Durante los años de la guerra en El Salvador, mi mayor preocupación en la preservación de la retaguardia estratégica de la guerrilla no eran las grandes operaciones militares que el Ejército lanzaba intentando recuperar el terreno, sino que en algún momento se resolvieran a construir una carretera que integrara toda la región norte al país. Las diferencias entre El Salvador y Colombia son muchas, pero las más notables son la extensión, la densidad de población y la presencia del Estado en el territorio. El Salvador es 57 veces más pequeño que Colombia, pero teniendo 315 habitantes por km², es nueve veces más densamente poblado. En Colombia hay lugares donde la autoridad del Estado ha estado ausente por décadas, mientras que el Estado salvadoreño, al comienzo de la guerra, era omnipresente con más de 150.000 paramilitares organizados en los barrios urbanos y los caseríos rurales.

▸ **Consigna A**
Según el fragmento sobre la guerra en El Salvador, ¿en qué se basa la afirmación de que el Estado salvadoreño era omnipresente al comienzo de la guerra? Responde en una o dos oraciones.
▸ **Consigna B**
En los registros, copia el tramo que va desde el inicio hasta la línea que contiene "davismiranda05", ambas incluidas, y sustituye "Verstuur" por "Enviar". Entrega solo esas líneas, sin ningún otro cambio.
El fragmento y los registros no guardan relación entre sí.

▸ **Extractos de registros**
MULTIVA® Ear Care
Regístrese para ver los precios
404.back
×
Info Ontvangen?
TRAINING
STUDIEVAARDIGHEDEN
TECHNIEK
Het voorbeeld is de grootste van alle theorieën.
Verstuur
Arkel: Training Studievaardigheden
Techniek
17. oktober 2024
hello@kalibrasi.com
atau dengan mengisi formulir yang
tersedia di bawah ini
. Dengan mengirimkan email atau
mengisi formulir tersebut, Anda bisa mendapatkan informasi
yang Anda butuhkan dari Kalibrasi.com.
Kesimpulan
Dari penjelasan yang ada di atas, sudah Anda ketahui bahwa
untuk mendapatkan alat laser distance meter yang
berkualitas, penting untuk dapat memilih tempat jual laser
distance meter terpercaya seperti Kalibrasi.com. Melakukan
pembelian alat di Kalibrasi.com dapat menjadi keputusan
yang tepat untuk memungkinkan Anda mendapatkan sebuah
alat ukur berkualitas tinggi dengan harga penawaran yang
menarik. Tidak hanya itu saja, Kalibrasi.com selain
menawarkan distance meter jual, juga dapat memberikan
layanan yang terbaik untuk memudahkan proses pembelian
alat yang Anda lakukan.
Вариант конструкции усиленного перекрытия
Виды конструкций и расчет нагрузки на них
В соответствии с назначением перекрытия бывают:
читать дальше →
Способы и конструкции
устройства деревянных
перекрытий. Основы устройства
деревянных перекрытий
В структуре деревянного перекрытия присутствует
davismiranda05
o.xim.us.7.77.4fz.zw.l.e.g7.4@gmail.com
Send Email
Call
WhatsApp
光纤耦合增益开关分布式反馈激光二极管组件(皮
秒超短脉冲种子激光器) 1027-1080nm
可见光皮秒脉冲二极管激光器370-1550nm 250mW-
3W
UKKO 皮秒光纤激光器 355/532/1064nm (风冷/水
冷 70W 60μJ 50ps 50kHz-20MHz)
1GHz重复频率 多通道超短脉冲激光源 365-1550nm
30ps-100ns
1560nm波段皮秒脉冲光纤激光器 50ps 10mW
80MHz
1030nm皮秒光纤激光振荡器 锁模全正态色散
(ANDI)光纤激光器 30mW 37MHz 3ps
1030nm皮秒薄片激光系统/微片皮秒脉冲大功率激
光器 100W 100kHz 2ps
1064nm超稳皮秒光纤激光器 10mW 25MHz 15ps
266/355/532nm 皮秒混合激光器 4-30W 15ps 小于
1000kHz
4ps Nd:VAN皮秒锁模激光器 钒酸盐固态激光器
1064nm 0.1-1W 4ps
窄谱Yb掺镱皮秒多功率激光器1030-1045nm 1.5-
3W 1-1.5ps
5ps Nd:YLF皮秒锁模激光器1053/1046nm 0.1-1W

▸ **Solución A**
Se basa en que el Estado contaba con más de 150.000 paramilitares organizados en los barrios urbanos y los caseríos rurales.

▸ **Solución B**
MULTIVA® Ear Care
Regístrese para ver los precios
404.back
×
Info Ontvangen?
TRAINING
STUDIEVAARDIGHEDEN
TECHNIEK
Het voorbeeld is de grootste van alle theorieën.
Enviar
Arkel: Training Studievaardigheden
Techniek
17. oktober 2024
hello@kalibrasi.com
atau dengan mengisi formulir yang
tersedia di bawah ini
. Dengan mengirimkan email atau
mengisi formulir tersebut, Anda bisa mendapatkan informasi
yang Anda butuhkan dari Kalibrasi.com.
Kesimpulan
Dari penjelasan yang ada di atas, sudah Anda ketahui bahwa
untuk mendapatkan alat laser distance meter yang
berkualitas, penting untuk dapat memilih tempat jual laser
distance meter terpercaya seperti Kalibrasi.com. Melakukan
pembelian alat di Kalibrasi.com dapat menjadi keputusan
yang tepat untuk memungkinkan Anda mendapatkan sebuah
alat ukur berkualitas tinggi dengan harga penawaran yang
menarik. Tidak hanya itu saja, Kalibrasi.com selain
menawarkan distance meter jual, juga dapat memberikan
layanan yang terbaik untuk memudahkan proses pembelian
alat yang Anda lakukan.
Вариант конструкции усиленного перекрытия
Виды конструкций и расчет нагрузки на них
В соответствии с назначением перекрытия бывают:
читать дальше →
Способы и конструкции
устройства деревянных
перекрытий. Основы устройства
деревянных перекрытий
В структуре деревянного перекрытия присутствует
davismiranda05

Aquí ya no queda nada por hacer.